The experience that 'Devayani Swayamvaram', presented as part of the ‘Remembering Rukmini Devi' show offered, was magical.

Guests at the Koothambalam, Kalakshetra, were welcomed by the vadyam (percussion) of the Kathakali musical ensemble – which provided an auspicious opening to the annual ‘Remembering Rukmini Devi' Festival. This year marked the illustrious founder's 106th birth anniversary.

‘Devayani Swayamvaram' in Kathakali was a thrilling three and a half hour journey that explored Kacha's visit to Asuraloka and his romance with Devayani, Sukracharya's daughter. Written by Thaalavana Govinda Asaan in Manipravalam, the play explored love, the sweetness of its blossoming and the sorrow of its loss, in a warm, humane way.

Subtle expressions

The perceptive portrayals gave life to the mythological characters and helped ‘read between the lines.' As Kacha (Sadanam Krishna Kutty) paid his respects to Sukracharya (Sadanam Balakrishnan), there was an embarrassed batting of the eyelids; Kacha had not told the Guru the whole truth -- that he had been sent there by the Devas to learn the Sanjeevani Vidya, the mantra that brought life to the dead.

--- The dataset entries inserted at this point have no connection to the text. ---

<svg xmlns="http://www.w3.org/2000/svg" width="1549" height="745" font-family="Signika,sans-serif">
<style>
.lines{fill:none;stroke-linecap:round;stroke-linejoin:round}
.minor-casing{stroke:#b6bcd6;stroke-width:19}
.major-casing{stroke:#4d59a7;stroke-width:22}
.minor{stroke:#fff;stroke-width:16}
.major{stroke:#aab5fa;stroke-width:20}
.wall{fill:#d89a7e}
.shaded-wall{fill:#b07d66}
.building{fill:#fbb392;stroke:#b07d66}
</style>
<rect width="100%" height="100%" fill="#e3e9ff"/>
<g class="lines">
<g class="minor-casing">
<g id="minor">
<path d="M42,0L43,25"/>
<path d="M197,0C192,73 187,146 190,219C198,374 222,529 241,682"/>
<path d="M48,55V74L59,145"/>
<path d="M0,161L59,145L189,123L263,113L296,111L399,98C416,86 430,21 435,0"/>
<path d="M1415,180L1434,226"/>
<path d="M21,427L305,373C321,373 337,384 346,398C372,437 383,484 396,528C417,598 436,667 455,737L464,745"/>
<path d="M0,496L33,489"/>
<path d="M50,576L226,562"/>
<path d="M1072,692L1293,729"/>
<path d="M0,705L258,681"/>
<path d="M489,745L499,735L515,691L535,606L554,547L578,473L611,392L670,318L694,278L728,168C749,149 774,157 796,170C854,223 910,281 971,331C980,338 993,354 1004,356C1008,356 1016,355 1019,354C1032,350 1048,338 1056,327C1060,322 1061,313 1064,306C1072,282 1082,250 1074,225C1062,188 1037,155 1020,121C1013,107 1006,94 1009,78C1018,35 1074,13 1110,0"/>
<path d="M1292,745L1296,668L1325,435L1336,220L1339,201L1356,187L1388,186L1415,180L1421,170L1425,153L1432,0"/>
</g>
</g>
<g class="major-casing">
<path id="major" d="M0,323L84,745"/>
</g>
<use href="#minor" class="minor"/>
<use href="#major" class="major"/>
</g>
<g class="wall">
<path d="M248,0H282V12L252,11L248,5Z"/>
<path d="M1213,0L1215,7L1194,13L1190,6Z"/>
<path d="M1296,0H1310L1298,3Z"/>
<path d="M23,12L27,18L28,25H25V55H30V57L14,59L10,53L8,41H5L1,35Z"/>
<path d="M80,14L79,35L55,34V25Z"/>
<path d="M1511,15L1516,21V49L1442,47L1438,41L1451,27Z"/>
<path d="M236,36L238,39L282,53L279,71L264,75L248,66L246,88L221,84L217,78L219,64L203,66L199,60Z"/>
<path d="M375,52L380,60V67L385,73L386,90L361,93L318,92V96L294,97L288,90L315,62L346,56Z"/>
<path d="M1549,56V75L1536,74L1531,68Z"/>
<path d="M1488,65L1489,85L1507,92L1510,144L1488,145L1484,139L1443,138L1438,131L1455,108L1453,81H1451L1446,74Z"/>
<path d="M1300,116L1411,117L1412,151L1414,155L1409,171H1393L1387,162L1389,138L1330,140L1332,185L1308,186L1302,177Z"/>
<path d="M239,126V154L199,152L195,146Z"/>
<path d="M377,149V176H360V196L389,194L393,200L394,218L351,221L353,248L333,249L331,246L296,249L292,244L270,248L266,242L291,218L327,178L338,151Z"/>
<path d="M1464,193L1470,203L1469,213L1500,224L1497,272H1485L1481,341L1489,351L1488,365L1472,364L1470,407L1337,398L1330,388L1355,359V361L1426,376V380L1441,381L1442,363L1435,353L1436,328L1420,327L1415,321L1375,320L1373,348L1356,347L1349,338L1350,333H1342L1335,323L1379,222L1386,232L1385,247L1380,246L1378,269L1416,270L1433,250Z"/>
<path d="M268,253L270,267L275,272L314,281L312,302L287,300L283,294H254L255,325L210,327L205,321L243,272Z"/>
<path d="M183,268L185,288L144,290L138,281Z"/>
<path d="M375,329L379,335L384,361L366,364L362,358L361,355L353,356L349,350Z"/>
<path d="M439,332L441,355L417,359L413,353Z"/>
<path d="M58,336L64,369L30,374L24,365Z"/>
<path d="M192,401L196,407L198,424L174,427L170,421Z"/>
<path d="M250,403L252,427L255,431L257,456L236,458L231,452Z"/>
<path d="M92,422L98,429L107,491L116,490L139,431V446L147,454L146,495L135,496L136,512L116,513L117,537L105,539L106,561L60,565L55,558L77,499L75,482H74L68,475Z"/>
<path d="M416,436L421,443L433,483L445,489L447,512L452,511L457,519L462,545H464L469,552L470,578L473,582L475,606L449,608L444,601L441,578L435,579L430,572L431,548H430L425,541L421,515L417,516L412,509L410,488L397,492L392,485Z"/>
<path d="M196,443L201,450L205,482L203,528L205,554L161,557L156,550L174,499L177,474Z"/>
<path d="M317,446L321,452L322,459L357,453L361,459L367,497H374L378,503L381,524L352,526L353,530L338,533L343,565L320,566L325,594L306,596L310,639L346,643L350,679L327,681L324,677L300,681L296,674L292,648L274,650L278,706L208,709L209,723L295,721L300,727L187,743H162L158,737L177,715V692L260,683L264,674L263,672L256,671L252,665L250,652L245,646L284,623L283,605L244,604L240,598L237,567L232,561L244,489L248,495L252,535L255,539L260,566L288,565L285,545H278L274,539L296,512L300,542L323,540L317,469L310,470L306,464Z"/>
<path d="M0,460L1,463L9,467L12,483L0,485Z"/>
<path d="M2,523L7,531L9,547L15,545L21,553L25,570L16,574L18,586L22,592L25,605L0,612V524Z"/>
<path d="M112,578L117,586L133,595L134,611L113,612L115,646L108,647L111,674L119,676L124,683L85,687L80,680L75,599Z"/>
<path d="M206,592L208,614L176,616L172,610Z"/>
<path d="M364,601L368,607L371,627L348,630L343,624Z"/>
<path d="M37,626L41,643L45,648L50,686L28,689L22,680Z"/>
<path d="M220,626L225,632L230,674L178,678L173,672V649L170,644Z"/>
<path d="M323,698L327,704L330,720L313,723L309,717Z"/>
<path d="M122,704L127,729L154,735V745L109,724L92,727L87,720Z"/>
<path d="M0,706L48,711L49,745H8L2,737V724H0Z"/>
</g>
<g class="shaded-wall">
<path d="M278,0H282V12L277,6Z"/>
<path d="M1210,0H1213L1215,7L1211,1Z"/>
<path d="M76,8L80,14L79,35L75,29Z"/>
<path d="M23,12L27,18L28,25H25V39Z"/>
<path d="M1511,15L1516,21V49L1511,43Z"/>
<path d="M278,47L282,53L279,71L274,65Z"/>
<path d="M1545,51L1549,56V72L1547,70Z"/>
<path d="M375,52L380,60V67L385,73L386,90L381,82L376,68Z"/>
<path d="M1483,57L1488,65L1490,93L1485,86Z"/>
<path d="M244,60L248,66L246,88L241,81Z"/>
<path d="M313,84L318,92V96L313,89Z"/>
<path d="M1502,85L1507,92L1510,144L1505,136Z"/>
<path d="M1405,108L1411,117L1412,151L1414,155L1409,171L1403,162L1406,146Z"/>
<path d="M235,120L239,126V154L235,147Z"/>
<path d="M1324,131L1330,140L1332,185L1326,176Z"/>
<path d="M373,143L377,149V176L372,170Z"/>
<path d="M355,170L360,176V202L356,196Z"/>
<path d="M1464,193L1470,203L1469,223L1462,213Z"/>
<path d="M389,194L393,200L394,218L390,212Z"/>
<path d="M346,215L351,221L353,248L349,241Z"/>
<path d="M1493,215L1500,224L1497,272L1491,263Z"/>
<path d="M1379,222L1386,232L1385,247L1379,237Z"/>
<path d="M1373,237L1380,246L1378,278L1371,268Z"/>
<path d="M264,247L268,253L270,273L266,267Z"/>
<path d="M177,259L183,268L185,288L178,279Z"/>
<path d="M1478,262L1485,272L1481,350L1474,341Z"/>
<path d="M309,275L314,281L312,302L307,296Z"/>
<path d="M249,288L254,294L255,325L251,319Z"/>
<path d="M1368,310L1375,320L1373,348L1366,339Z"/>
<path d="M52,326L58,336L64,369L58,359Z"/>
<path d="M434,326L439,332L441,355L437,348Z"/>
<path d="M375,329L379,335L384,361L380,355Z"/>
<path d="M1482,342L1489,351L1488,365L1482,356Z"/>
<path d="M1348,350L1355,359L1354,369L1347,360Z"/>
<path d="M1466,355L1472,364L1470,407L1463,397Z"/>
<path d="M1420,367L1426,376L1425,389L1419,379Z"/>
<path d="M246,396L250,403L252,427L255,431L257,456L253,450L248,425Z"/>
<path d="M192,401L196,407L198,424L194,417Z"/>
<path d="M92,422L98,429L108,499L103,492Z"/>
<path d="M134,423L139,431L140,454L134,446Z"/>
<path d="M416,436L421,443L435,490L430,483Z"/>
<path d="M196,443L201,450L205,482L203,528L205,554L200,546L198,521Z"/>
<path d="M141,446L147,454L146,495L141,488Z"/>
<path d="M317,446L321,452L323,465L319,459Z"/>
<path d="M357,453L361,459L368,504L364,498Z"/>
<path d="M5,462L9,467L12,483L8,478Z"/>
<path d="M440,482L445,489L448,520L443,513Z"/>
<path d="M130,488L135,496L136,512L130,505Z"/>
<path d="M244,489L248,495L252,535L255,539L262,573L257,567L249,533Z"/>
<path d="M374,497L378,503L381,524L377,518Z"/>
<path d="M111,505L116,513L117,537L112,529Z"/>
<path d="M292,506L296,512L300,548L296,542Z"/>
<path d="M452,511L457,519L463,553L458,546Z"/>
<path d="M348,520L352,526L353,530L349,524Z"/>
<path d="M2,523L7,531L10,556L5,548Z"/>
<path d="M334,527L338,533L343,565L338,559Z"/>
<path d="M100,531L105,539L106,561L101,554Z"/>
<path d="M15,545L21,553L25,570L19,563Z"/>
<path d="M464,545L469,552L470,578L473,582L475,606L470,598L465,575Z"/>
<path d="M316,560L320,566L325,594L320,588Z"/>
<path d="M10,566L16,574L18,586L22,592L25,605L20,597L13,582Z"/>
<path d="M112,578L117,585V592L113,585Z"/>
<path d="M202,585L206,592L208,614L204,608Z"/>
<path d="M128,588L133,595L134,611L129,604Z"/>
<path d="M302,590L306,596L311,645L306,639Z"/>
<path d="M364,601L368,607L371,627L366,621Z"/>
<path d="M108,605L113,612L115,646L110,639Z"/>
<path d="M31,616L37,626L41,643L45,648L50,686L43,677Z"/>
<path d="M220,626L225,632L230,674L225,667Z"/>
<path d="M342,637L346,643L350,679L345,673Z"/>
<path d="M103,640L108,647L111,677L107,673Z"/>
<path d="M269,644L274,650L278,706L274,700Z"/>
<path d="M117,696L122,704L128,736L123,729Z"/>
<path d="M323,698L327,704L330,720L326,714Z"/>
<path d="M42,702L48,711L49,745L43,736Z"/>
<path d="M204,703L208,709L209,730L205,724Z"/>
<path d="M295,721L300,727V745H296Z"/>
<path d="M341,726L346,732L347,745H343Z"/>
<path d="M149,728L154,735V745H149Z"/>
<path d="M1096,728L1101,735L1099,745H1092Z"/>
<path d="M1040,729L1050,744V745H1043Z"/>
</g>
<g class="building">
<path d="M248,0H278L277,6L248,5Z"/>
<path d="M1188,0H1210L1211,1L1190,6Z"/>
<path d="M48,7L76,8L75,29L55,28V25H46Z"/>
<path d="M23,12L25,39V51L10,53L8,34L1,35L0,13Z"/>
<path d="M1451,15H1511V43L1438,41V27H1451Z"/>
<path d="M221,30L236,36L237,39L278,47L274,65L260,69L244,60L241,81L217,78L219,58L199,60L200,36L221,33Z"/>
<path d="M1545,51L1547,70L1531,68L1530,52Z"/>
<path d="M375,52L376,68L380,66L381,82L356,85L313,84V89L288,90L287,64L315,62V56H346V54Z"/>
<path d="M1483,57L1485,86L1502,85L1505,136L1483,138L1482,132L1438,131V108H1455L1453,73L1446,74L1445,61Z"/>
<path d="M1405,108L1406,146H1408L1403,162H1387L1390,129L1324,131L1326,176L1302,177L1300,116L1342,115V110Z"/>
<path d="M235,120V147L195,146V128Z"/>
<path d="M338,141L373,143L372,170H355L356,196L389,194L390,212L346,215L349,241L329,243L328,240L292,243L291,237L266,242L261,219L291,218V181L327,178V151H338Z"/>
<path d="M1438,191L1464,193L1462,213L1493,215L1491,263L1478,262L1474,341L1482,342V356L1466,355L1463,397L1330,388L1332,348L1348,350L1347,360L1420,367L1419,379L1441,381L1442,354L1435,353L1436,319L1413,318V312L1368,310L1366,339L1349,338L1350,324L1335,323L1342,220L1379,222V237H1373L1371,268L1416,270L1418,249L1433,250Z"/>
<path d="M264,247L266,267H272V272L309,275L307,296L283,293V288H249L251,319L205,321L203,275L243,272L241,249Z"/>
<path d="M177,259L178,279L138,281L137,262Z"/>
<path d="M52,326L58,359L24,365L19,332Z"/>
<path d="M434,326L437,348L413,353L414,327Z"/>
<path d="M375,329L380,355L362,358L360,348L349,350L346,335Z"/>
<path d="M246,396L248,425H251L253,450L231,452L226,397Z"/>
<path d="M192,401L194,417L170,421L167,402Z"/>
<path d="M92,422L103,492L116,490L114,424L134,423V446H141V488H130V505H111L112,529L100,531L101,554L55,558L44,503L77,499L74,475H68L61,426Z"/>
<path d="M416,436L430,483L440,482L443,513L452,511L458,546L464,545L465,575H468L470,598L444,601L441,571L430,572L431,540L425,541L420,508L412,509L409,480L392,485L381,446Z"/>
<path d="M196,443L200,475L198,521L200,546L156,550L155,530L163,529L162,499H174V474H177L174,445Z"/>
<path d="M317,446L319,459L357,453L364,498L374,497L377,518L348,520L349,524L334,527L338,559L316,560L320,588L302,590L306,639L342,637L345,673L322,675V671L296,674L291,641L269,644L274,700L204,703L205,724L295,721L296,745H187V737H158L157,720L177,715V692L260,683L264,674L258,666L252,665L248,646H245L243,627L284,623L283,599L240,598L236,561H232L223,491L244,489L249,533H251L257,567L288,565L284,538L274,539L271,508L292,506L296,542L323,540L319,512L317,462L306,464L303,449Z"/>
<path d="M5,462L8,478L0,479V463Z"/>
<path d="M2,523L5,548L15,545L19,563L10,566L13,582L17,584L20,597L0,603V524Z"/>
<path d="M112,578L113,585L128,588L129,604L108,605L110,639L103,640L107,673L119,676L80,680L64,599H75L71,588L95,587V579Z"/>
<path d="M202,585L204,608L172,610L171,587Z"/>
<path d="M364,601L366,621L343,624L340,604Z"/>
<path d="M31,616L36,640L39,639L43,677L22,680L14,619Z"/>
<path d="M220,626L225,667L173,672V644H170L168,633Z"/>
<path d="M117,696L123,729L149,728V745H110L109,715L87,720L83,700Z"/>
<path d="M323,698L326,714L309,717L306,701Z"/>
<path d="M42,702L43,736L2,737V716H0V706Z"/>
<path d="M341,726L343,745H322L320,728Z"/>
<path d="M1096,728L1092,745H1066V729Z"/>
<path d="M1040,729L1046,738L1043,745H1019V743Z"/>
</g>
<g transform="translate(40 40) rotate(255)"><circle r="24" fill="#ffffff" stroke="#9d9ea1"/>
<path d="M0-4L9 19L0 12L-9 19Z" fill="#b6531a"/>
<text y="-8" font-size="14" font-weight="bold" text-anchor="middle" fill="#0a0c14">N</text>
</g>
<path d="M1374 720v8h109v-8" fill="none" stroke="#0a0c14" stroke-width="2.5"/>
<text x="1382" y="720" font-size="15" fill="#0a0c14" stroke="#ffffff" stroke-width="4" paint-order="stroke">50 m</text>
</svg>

Such details are not in the narrative, and that's what Kathakali does -- takes you beyond the obvious.

A segment that highlighted the sanctity of the ashram through a ‘Sikhani Salabam' or a sloka attam describing the butterflies that fall into the fire, the yaga gunda, was one of the most special. The butterflies in question do not perish but come out brighter and stronger than before!

There were also depictions of strange animal-friendships in the ashram such as the maternal tigress and the young deer, the snake shielding the pregnant mongoose and the lioness with a baby elephant, that Kacha brought to life brilliantly within a small two feet by two feet space.

There was humour in the tale as well. When Devayani (K.G.Vasudevan Nair) first sees Kacha, she is so taken in that she drops the flowers she is holding in true theatrical style...

She is eager to declare her love for Kacha but he is wary of an involvement. He decides to keep her at arm's length at any cost and how he goes about it formed the most entertaining segment.

Supportive orchestra

The involved musicians added much value to the performance. The full-throated singing in Carnatic ragas (Nedumpally Ram Mohan, Sadanam Jyothish Babu) was rich with gamakas and elongated notes that filled the air with melody.

The percussionists (Kurur Vasudevan Namboodri -- chenda, Kalamandalam Achuthan Warriar -- maddalam) enhanced every movement from turning the pages of the palm-leaf manuscript to the women in the ashram watering plants to the tune of the veena with notes in different octaves.

In the final parting scene, Kacha tries to humour Devayani by recollecting their past escapades while gently telling her that on principle they are now siblings from the same womb. It was such a poignant moment -- heart-rending at one level and clownish on the other; it summed up the magic of this exaggerated-theatre experience.